§ Exercise details:
Rewrite the material from the line containing "What is the minimum value shown in the chart?" through the line containing "Which box is", including both of those lines, as a JSON list of strings with one string per line and no blank lines. Leave the pictures out.

§ Data under study:
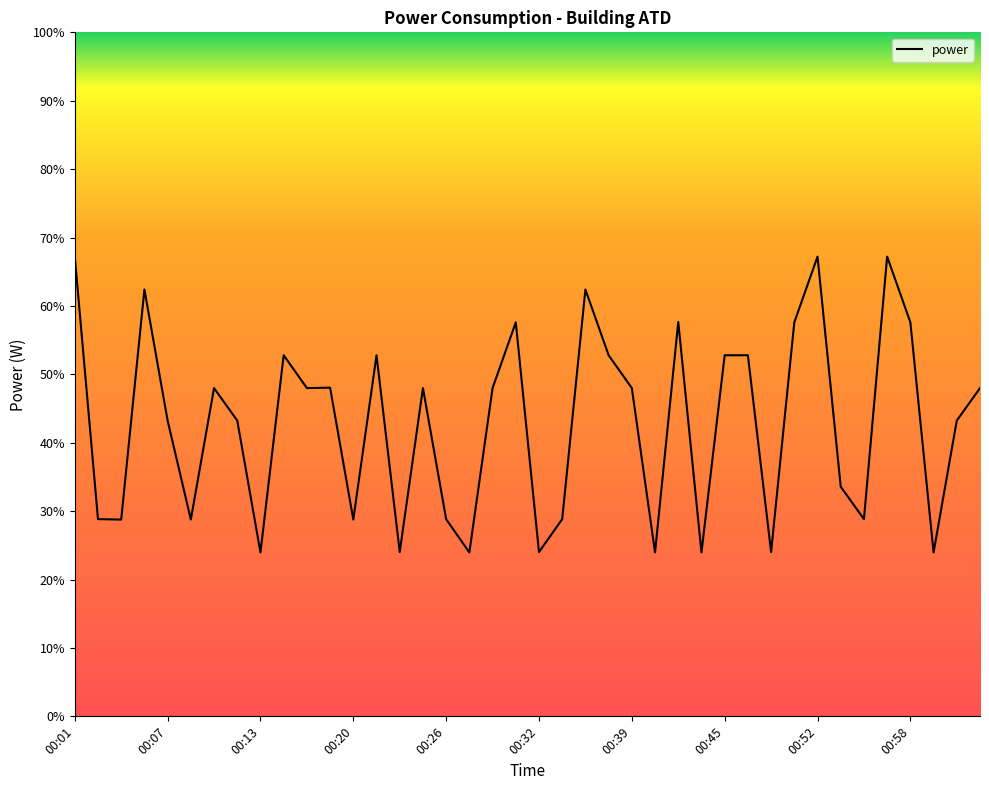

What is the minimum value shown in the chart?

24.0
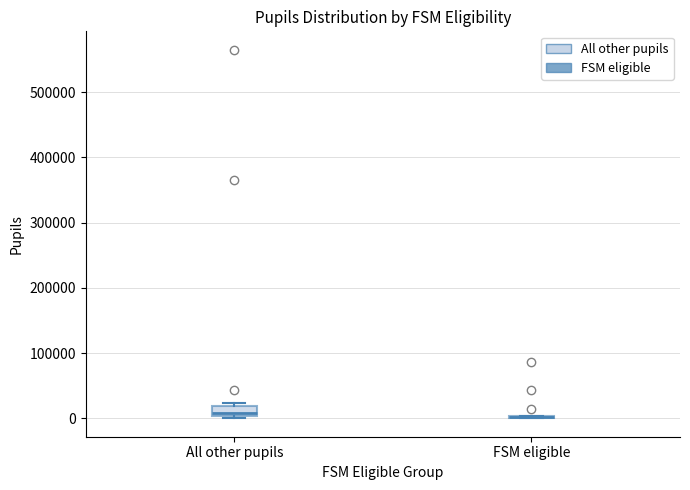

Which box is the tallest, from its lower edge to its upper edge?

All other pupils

* * *

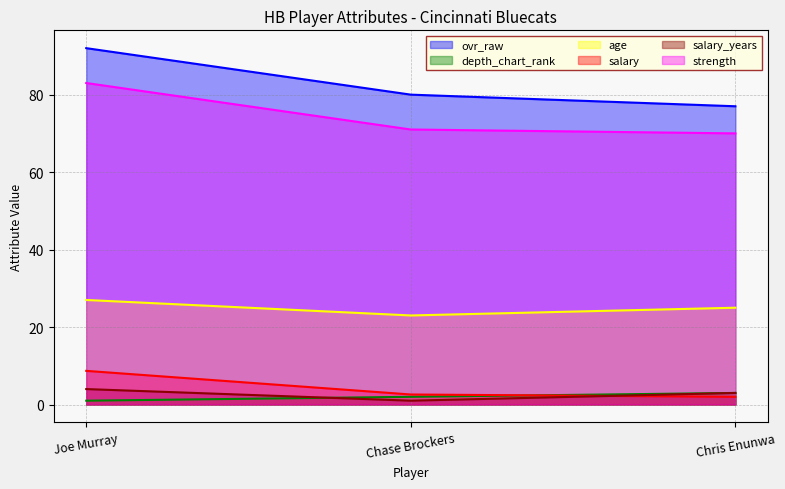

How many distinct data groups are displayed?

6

§ Result:
[
  "What is the minimum value shown in the chart?",
  "24.0",
  "Which box is the tallest, from its lower edge to its upper edge?"
]